ADELPHI, Md. -- Soldiers operate in remote wireless environments with limited bandwidth and unpredictable connectivity, making it challenging to receive timely and reliable information. Using novel communications software, Army researchers prove that a reliable data delivery system can be created that survives adverse network environments.
One of the capabilities in the U.S Army’s Multi-Domain Operations is rapid convergence of cross-domain capabilities, said Dr. Jade Freeman, a researcher with the U.S. Army Combat Capabilities Development Command’s Army Research Laboratory.
“Future operations against a threat require the joint force to conduct continuous and rapid integration of multi-domain capabilities to gain cross-domain overmatch,” Freeman said. “The Army strategy’s operating environment is a battlespace with congested, degraded and wireless networks, and the warfare dynamics and complexities are constantly changing at a fast pace.”
A report recently published by the lab proves that timely and reliable data delivery under adverse tactical network environments is possible.
Army researchers conducted a study on the communication technology that supports optimized information interoperability, mediation and convergence – the ability to rapidly converge effects from multiple domains – under the contested network environment.
In the study, the researchers show that Mockets technology-enabled Integrated Sensor Architecture, or ISA, achieved superior performance in data transaction in terms of timeliness and volume, compared to using the Transmission Control Protocol, or TCP, based communication method under both stressed and wireless network settings.
ISA is the Army’s interoperability solution for sharing information between sensors and systems developed by the lab’s sister organization, the CCDC Command, Control, Computers, Communications, Cyber, Intelligence, Surveillance and Reconnaissance Center. ISA uses the TCP communication method to transmit data between sensors and devices.
Mockets (Mobile Sockets) is a novel communications library developed by the lab, specifically designed for wireless networking scenarios to improve communications in mobile ad hoc network environments.

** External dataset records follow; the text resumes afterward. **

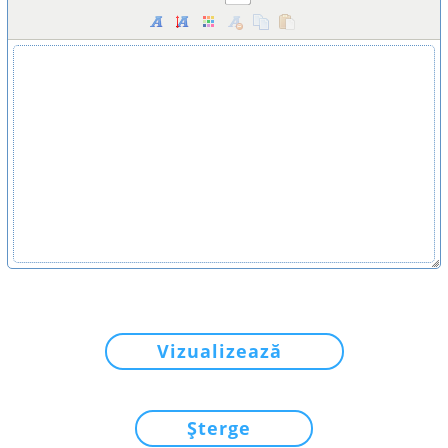
Vizualizează
Șterge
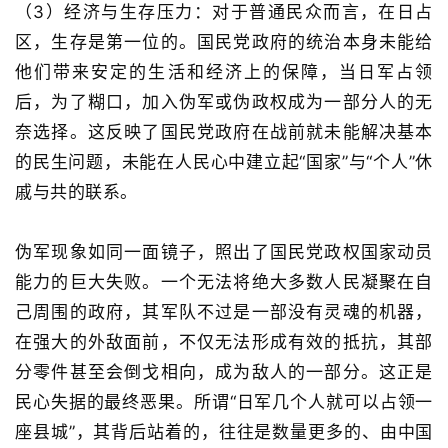
（3）
经济与生存压力
：对于普通民众而言，在日占
区，生存是第一位的。国民党政府的统治本身未能给
他们带来安定的生活和经济上的保障，当日军占领
后，为了糊口，加入伪军或伪政权成为一部分人的无
奈选择。这反映了国民党政府在战前就未能解决基本
的民生问题，未能在人民心中建立起
“
国家
”
与
“
个人
”
休
戚与共的联系。
伪军现象如同一面镜子，照出了国民党政权国家动员
能力的巨大失败。一个无法将绝大多数人民凝聚在自
己周围的政府，其军队不过是一部没有灵魂的机
器，
在强大的外敌面前，不仅无法形成有效的抵抗，其部
分零件甚至会倒戈相向，成为敌人的一部分。这正是
民心失据的最终恶果。所谓
“
日军几个人就可以占领一
座县城
”
，其背后站着的，往往是数量更多的、由中国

According to Freeman, Mockets design and implementation meets the needs of tactical military information networks, which are typically wireless, and ad hoc with low bandwidth, intermittent connectivity and variable latency.
“Tactical networking environments are often characterized as Denied, Intermittent and Limited, or DIL, bandwidth,” Freeman said. “Systems and applications linking sensors and tactical devices in operations can produce constant data stream. Such dissemination of information across domains and echelons is constrained by these challenges of network conditions, and a potential consequence can be a missed opportunity or an action based on outdated messages or even cost of lives due to the loss of mission-critical information.”
The primary objective of this experimentation, Freeman said, was to evaluate the performance of ISA data transfer with Mockets under various network settings.
The data transmission rates from the Mockets protocol were evaluated and compared to those from the traditional TCP in ISA under the wired networking environment (Ethernet Local Area Network), which provides the baseline results, and then in the Extensible Mobile Ad-hoc Networking Emulator, simulating a stressed wired communication.
Additionally, the protocols were experimented using military tactical radios simulating radio communications in a wireless environment.
The results show that the Mockets protocols outperformed TCP on ISA under every wireless setting in addition to stressed wired networking environments, Freeman said. On average, the latency using Mockets was reduced by more than one third of the transmittal speed of TCP on the stress network. Likewise, Mockets-enabled ISA achieved two-fold increase in throughput from TCP in a wireless setting.
For Freeman and her fellow researchers, the continuation of this study is crucial to the future operating environment and protection of our Soldiers in combat.
“We want ensure that our Soldiers are supported with communication tools so that they can conduct missions with vital information at the edge uninterrupted,” Freeman said. “Soldiers operate in remote, harsh and hostile locations, and we believe that Mockets middleware is an innovative communication technology that will ensure network resiliency and adaptability.”
Additionally, she said, this research will contribute to the Army’s pursuit in strategy “Information Dominance” against its adversaries, rapid convergence of cross-domain capabilities on seamless machine-to-machine, man-machine interface, and artificial intelligence.
As for next steps for this research, Freeman said it still remains to understand and evaluate many other functionalities of Mockets with command, control, communication, and information, or C3I, technology integration.
For example, she said, Mockets has a variety of tuning parameters adapting to network condition, optimizing the bandwidth and mobility support, as well as message tagging, prioritization and cancellation features to control network congestion.
The lab will continue Mockets evaluations as well as further enhancement with automated performance optimization according to message context and network conditions, which will benefit the Army’s Network Modernization effort.
CCDC Army Research Laboratory is an element of the U.S. Army Combat Capabilities Development Command. As the Army’s corporate research laboratory, ARL discovers, innovates and transitions science and technology to ensure dominant strategic land power. Through collaboration across the command’s core technical competencies, CCDC leads in the discovery, development and delivery of the technology-based capabilities required to make Soldiers more lethal to win the nation’s wars and come home safely. CCDC is a major subordinate command of the U.S. Army Futures Command.